Violence stems from myriad causes; primarily from the very roots of our commercialized society, inside our homes and outside through our culture. Many have wondered why our society is so much more violent than others. The reason is not just the easy availability of guns, which are the tools, not the motive for violence.

I suggest that the U.S. media, especially television, plays a major role in promoting violence. The media broadcasts countless violent stories between 6:00pm and 10:00pm. Cop shows and crime stories far outnumber cultural and educational presentations. Many entertainment offerings such as The Sopranos glamorize violence—one of critics’ most acclaimed episodes was about Tony Soprano and his nephew sawing up a body before disposing of it.

A long-term study indicates that boys and girls who watch a lot of violence on TV are more at risk of aggressive adult behavior including spouse abuse and criminal offenses (Chicago Sun-Times, March 10, 2003). Violence on television as well as video games and toys that promote winning by annihilation have been shown to be damaging to children.

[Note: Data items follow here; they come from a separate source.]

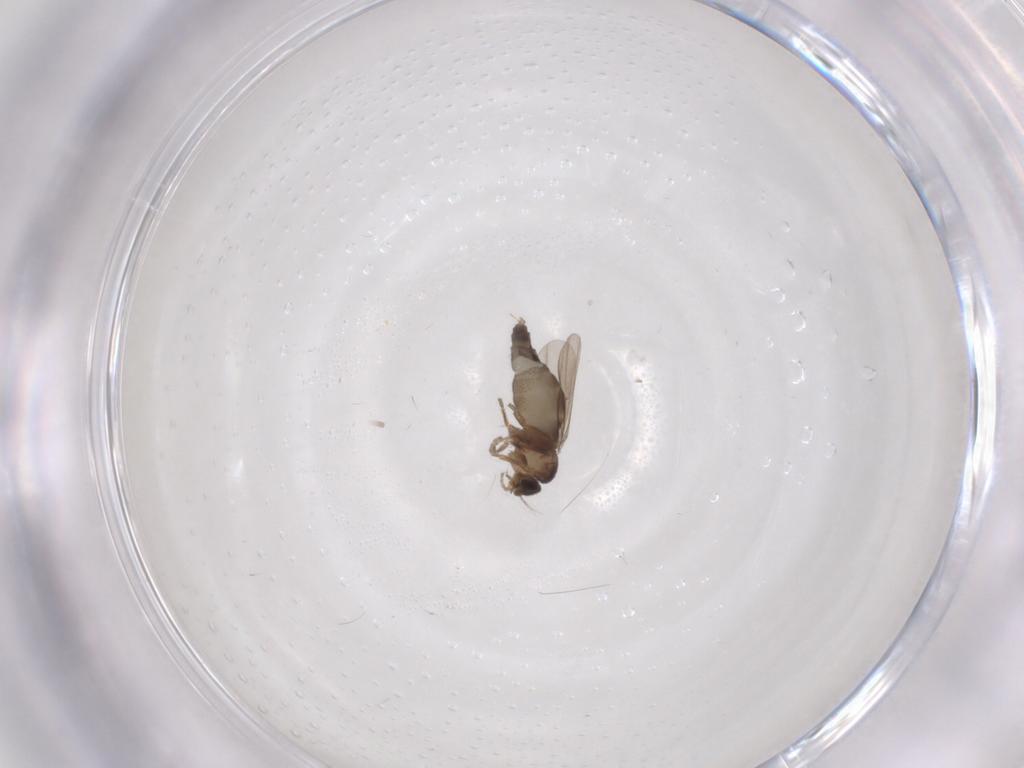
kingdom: Animalia
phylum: Arthropoda
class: Insecta
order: Diptera
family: Phoridae
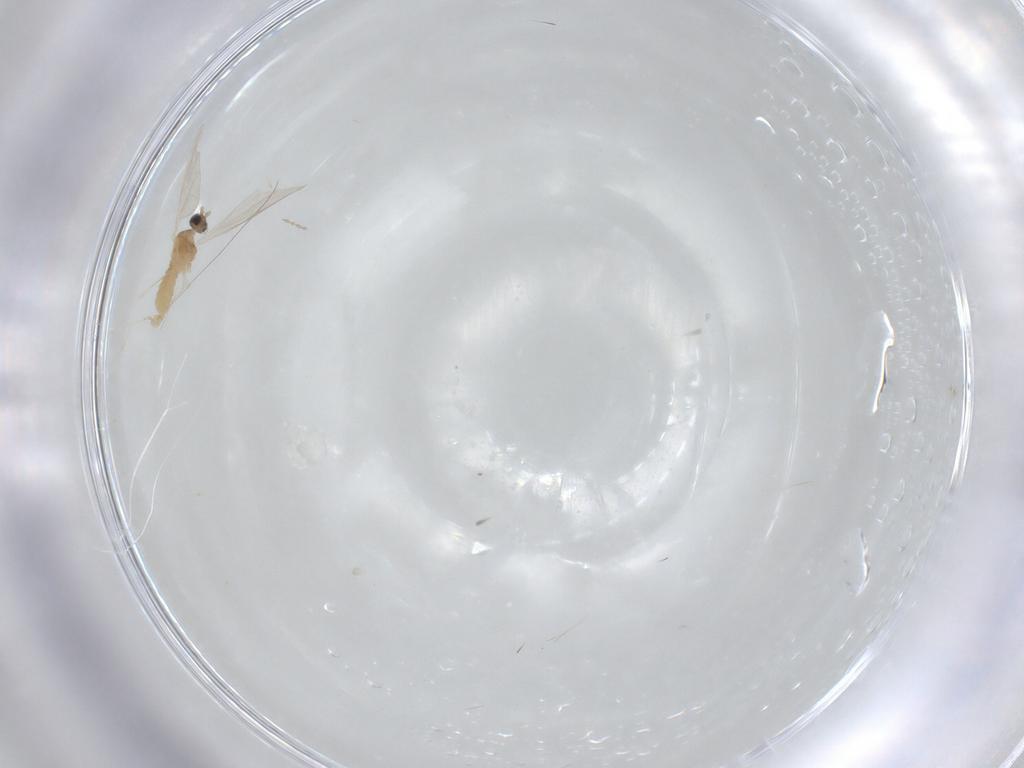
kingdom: Animalia
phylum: Arthropoda
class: Insecta
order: Diptera
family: Cecidomyiidae
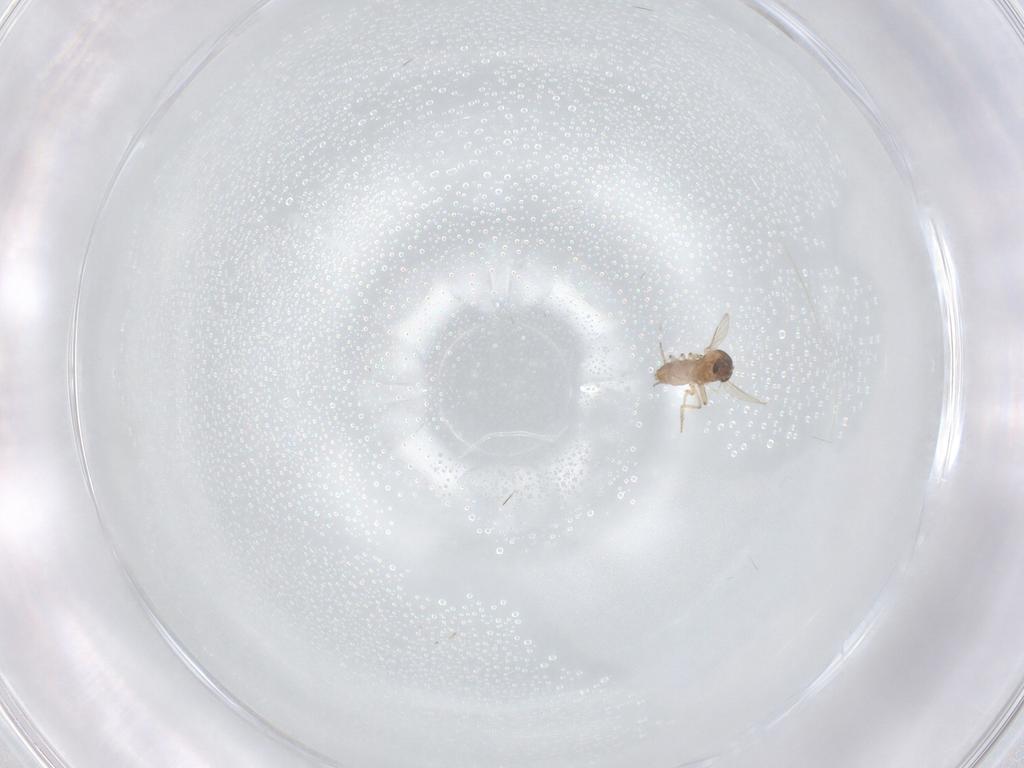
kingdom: Animalia
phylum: Arthropoda
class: Insecta
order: Diptera
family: Ceratopogonidae
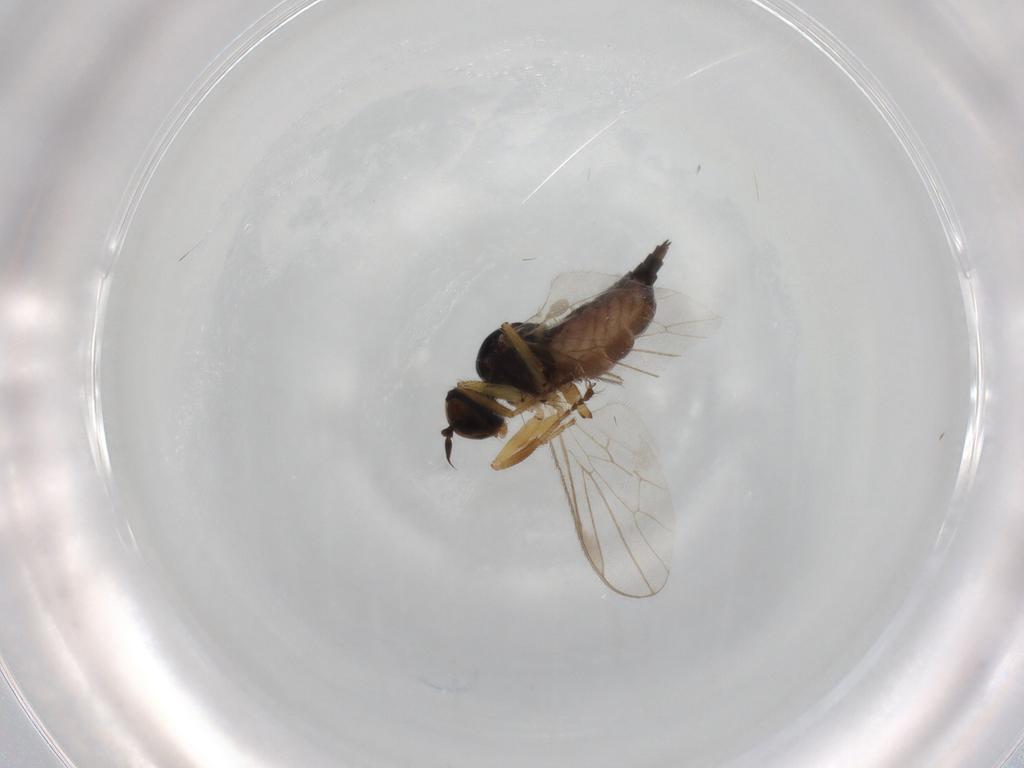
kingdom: Animalia
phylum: Arthropoda
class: Insecta
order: Diptera
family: Hybotidae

On talk shows, many media pundits espouse violence over diplomacy as a means of political problem-solving. Rupert Murdoch’s FOX channel and Time-Warner’s CNN have been strong advocates of war, both in Afghanistan and in Iraq. Competing for ratings, each channel devotes much airtime to the endless punditry and sensational visuals—selling war as entertainment.

Weapons manufacturer GE, which owns NBC and MSNBC, has promoted war, sponsored pro-war rallies and numbed listeners with blind patriotism through its media outlets.

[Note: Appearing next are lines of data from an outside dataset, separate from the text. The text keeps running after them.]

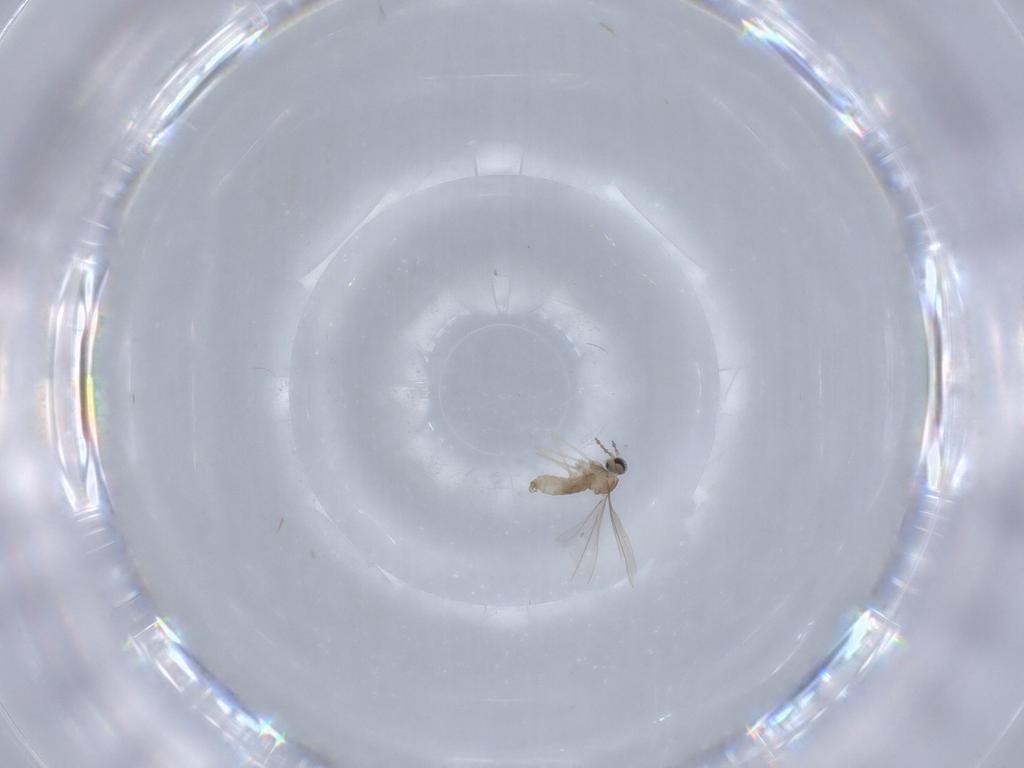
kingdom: Animalia
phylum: Arthropoda
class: Insecta
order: Diptera
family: Cecidomyiidae
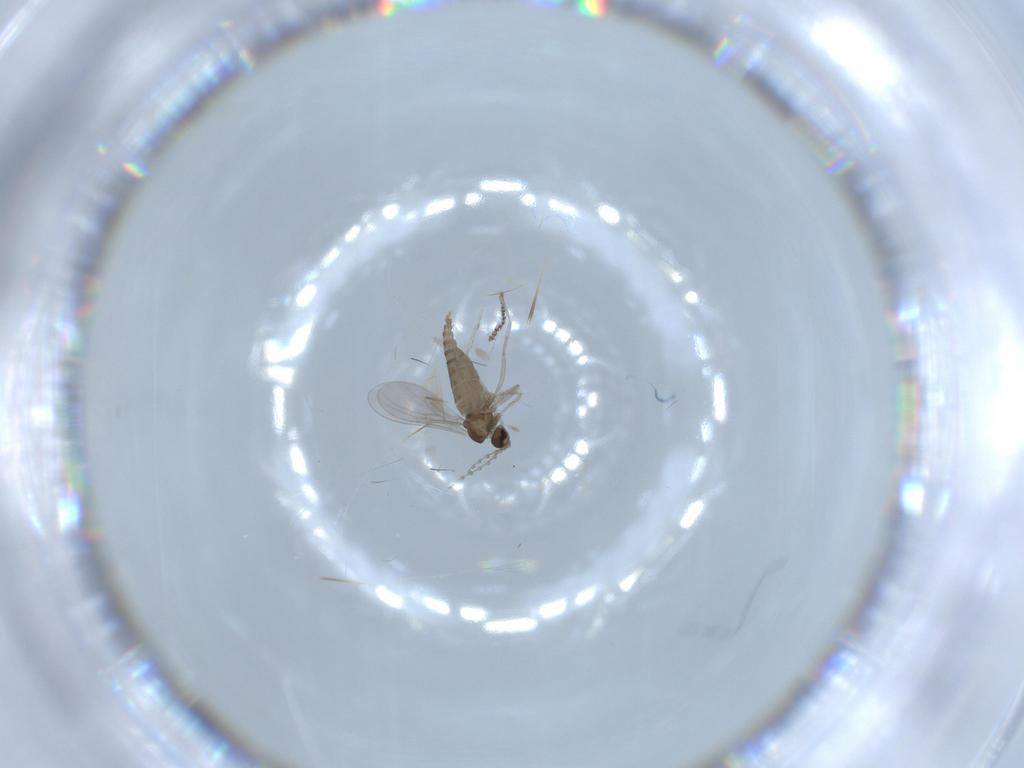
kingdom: Animalia
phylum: Arthropoda
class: Insecta
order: Diptera
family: Cecidomyiidae
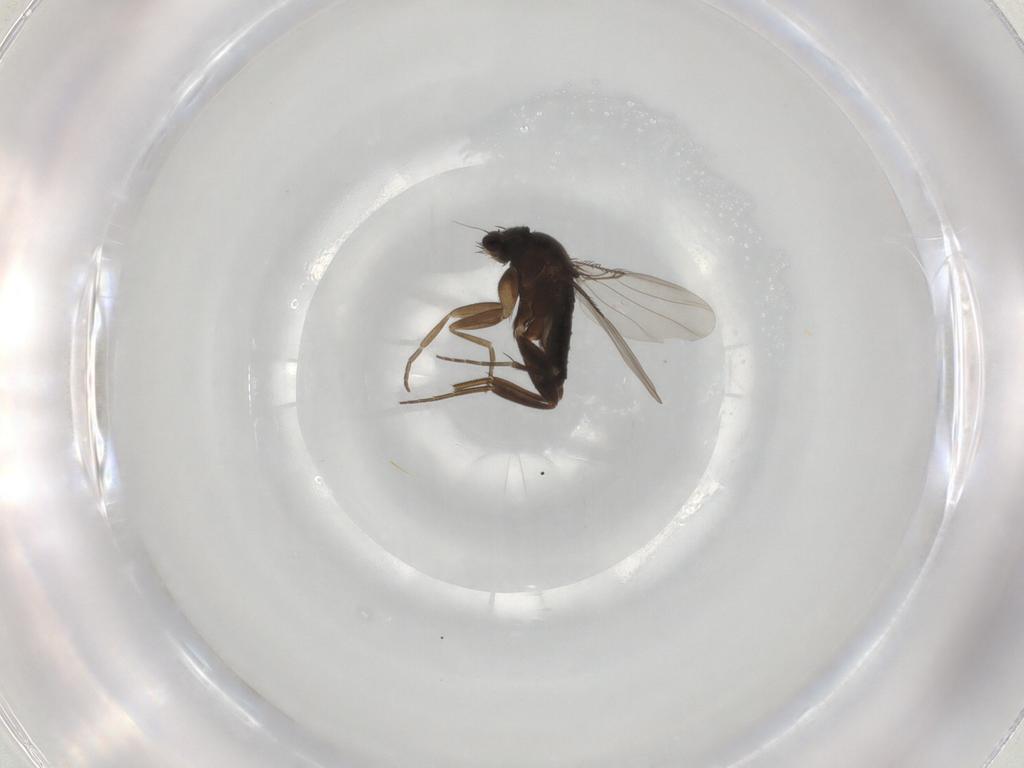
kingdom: Animalia
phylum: Arthropoda
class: Insecta
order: Diptera
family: Phoridae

Meanwhile, dissent is vilified or ignored. Clear Channel Communications—the nation’s largest radio chain with 1,200 stations, half of the U.S. total—banned the Dixie Chicks from their hundreds of radio station playlists after the group criticized President Bush for his support for a war on Iraq.

Although violent crime has dipped in the past years, people feel more unsafe than ever. The media’s fixation on war, terrorism and crime conveys a distorted reality. This is especially dangerous when the media marginalizes certain groups and minorities— heterogeneous communities can develop suspicion or fear of other races or backgrounds.

Added to all this is the stream of unsubstantiated color-coded terrorist warnings from the authorities. The public is scared into condoning clampdowns on civil liberties and supporting acts of international violence such as the Iraq invasion. Whether or not we directly participate in it, continual aggression has become a recurring theme in our lives.

What we have in America is a value system, a profit system and a culture that not just permits violence, but extols it as a vital part of our American inheritance. Michael Moore’s compelling Bowling for Colombine says it all too well. We do not teach compassion or empathy. We identify with the victors who achieve their goals by any means necessary.

History tells us excessive military dominance has always led into decay as other values fall by the wayside. We corrupt and destroy ourselves from within. We need to find a way to reverse this self-destructive trend before we add our own country to the dust heap of the formerly powerful. It may be only a question of time.